Description
By: Anthony Pritchard .
Eighty years ago four motor racing enthusiasts who had witnessed the thrill of the Le Mans 24 Hours came up with the idea of a 1,000-mile race round Italy. Count Aymo Maggi, Franco Mazzotti, Giovanni Canestrini and Renzo Castagneto wanted to stage an event that would challenge cars and drivers to the limit.
The Mille Miglia was certainly a challenge, from the first race held in 1927 on largely unmetalled roads — the cars throwing up clouds of dust as they tore southwards from Brescia to Rome and back again — through to the final race in 1957, when the Marquis Alfonso de Portago crashed 25 miles from the finish, killing himself, his co-driver and 10 spectators. Until that tragic accident, the danger hadn't really been seen as a problem, at least to the contestants and thousands of spectators who cheered along the route. This was a race that made champions of men and heroes of champions.

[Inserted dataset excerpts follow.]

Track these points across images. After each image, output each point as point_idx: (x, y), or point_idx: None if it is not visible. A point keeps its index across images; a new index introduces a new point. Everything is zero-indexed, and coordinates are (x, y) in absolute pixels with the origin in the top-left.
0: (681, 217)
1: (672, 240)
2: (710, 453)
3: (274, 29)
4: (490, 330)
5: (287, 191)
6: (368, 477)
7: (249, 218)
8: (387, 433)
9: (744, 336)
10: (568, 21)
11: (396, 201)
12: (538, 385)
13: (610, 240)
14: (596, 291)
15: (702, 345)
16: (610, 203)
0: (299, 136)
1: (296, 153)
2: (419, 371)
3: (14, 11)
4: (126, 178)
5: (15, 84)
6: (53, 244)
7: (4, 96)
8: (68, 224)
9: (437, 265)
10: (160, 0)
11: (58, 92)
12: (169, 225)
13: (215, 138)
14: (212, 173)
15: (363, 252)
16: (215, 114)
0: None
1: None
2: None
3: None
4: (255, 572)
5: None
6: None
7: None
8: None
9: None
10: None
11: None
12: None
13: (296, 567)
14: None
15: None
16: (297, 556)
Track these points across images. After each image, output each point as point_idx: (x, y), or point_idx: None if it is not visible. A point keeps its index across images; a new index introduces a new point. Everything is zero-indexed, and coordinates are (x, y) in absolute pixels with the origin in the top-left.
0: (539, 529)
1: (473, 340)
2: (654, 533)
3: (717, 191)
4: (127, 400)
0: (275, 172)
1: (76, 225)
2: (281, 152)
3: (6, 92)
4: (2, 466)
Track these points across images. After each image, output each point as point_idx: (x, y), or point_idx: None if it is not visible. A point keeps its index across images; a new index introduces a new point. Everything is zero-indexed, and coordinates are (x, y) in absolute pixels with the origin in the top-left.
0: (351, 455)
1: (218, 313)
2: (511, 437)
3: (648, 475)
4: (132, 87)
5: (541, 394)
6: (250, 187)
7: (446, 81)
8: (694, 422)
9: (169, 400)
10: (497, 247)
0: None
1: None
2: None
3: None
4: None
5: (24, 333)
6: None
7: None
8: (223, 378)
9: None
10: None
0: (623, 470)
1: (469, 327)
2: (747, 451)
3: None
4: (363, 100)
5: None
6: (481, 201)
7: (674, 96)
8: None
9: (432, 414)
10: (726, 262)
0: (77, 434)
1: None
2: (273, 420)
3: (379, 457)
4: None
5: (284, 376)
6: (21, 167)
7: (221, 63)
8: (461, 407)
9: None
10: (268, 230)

The succession of great Italian winners — Giuseppe Campari, Tazio Nuvolari, Achille Varzi — was disrupted only once in pre-war days when German driver Rudolf Caracciola scored victory in 1931 with his great white whale of a 7-litre Mercedes-Benz SSKL. The race was banned following a bad accident in 1938, but reinstated in 1940 and held on a closed circuit. By then most of Europe — but not yet Italy — was at war, and that race was a battle between the Italian Alfa Romeos and the German BMWs.
The Mille Miglia was revived to its former glory in 1947 and over the next ten years it attracted a vast entry, sometimes over 500 drivers, from amateurs in family saloons through to the great drivers and marques, including British Aston Martins and Jaguars, and teams from the German Mercedes-Benz and Porsche factories. Ferrari dominated the post-war period, save in 1954 when reigning Grand Prix World Champion Alberto Ascari won for Lancia, and in 1955 when Stirling Moss scored his famous victory in a Mercedes-Benz 300SLR.
In this richly detailed book, published to commemorate the 50th anniversary of the last race, Anthony Pritchard draws on personal recollections, official records and newspaper coverage to capture the flamboyant spirit of the Mille Miglia. There are lively accounts of the races, drivers and marques, together with extensive race results, circuit maps, and more than 250 photographs, including rare colour images.